In Landry v. Gagné, 2021 QCCA 128, Québec’s Court of Appeal upheld the dismissal of a lawyer’s action which pre-empted the client’s right to require conciliation and, if need be, arbitration of a dispute over an account by way of process set out by Regulation respecting the conciliation and arbitration procedure for the accounts of advocates, CQLR c B-1, r 17. While the process is asymmetrical in that only the client can opt not to engage in it, the Québec Court of Appeal in Conseil d’arbitrage des comptes des avocats du Barreau du Québec v. Marquis, 2011 QCCA 133 determined that the process qualified as a consensual arbitration and not a statutory and therefore exempt from judicial review.
In first instance, the Court of Québec in Landry v. Gagné, 2019 QCCQ 1447 dismissed the lawyer’s action as premature because the action prevented the client from engaging in the alternative dispute resolution procedure provided for in the Regulation respecting the conciliation and arbitration procedure for the accounts of advocates, CQLR c B-1, r 17 (“Regulation”). That Regulation issued under the Act respecting the Barreau du Québec, CQLR c B-1 which, itself, issued pursuant to the Professional Code, CQLR c C-26.
The lawyer sent the client a December 21, 2016 letter in which the lawyer informed the client that he charged the client $52,000.00 for fees and disbursements related to a matter conferred by the client to the lawyer. The letter offered to reduce the amount by $5,000.00 if paid in thirty (30) days. The letter bore the mention that interest on the ‘account’ (“compte”) accrued from the date of the letter.
On January 9, 2017, the client requested the details of the account. In reply, the lawyer initiated an action in Court of Québec on May 5, 2017.
In a September 26, 2017 defense, the client mentioned that he had never received an account and therefore never had the chance to engage in conciliation and, if need be, arbitration of the invoice provided by the Regulation. The client argued that the action was premature and should be dismissed.
The lawyer responded on December 18, 2017 by communicating his exhibits including a detail of the account entitled ‘December 21, 2016 detailed invoice’. The client replied by reiterating his right to engage in the process set out in the Regulation and, within the delay set by the Regulation, applied for conciliation, the step precedent to arbitration.
The judge in first instance determined that the December 21, 2016 letter was not an account within the meaning of article 88 of the Professional Code, CQLR c C-26 or article 1 of the Regulation. Rather, the letter was a demand for payment more like a demand letter and sent by registered mail. The judge held that the client was entitled to benefit from the conciliation and arbitration process set out in the Regulation and that the lawyer, by ‘hastily’ instituting an action, hindered the client’s rights.

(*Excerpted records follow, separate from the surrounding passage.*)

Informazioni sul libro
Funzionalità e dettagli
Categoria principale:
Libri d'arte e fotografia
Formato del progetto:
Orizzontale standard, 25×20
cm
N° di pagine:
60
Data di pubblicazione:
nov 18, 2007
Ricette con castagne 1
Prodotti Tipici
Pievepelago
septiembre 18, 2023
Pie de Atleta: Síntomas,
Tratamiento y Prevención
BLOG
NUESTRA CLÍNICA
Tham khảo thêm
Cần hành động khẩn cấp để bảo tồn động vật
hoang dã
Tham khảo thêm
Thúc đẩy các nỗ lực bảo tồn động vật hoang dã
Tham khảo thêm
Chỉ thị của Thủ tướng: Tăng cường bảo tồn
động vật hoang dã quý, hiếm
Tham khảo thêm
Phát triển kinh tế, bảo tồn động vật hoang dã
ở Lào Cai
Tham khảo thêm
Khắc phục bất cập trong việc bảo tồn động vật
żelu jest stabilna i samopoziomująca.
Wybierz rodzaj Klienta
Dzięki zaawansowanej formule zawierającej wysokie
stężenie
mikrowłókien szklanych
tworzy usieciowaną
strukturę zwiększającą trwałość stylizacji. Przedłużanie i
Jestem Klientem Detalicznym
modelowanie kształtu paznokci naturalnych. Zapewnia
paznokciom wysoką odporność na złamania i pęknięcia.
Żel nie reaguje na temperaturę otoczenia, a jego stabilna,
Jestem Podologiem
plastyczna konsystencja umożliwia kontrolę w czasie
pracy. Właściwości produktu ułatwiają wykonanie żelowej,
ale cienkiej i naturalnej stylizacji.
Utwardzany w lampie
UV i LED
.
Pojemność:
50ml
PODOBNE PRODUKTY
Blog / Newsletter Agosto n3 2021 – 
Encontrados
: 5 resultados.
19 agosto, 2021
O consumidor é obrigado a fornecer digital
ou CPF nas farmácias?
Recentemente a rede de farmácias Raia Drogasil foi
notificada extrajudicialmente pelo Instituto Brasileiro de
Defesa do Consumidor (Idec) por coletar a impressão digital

The client applied unsuccessfully to quash the appeal. The minutes of hearing, reproduced in Landry v. Gagné, 2019 QCCA 1181, note that the Court of Appeal justice hearing the application [informal translation] ‘offered the parties the opportunity to proceed to a settlement conference’.
On the merits of the appeal, the Court upheld the decision in first instance. Debating the use of the term ‘account’ in the reasons and on the facts, the Court held that the judge’s approach was reasonable. The Court concluded that the December 21, 2016 letter served more to inform the client of a charge without specifying the hours, the rate or the description of the services.
urbitral notes – First, for more on the conciliation and arbitration process set out in the Regulation, see “Québec – arbitration imposed by statute remains consensual if opportunity available to renounce – #204” regarding Boisvert v. Selvaggi, 2019 QCCS 1673. In that case, Mr. Justice Kirkland Casgrain dismissed an attempt at judicial review of an award issuing from arbitration imposed by statute. Relying on the reasoning and result in Conseil d’arbitrage des comptes des avocats du Barreau du Québec v. Marquis, 2011 QCCA 133, Casgrain J. held that such arbitrations remain consensual if the legislation allows opportunity to renounce to its application. Being consensual, such arbitrations were subject not to judicial review but to annulment proceedings based on limited grounds familiar to practitioners practising international commercial arbitration.
Second, in that case Casgrain J. dismissed Plaintiff’s attempt at judicial review. The Court of Appeal in the 2011 Conseil d’arbitrage des comptes des avocats du Barreau du Québec v. Marquis had decided that the arbitration of attorneys’ accounts was consensual despite being created by statute. As a result, Casgrain J. held that the state of the law in Québec prevented the court from undertaking judicial review.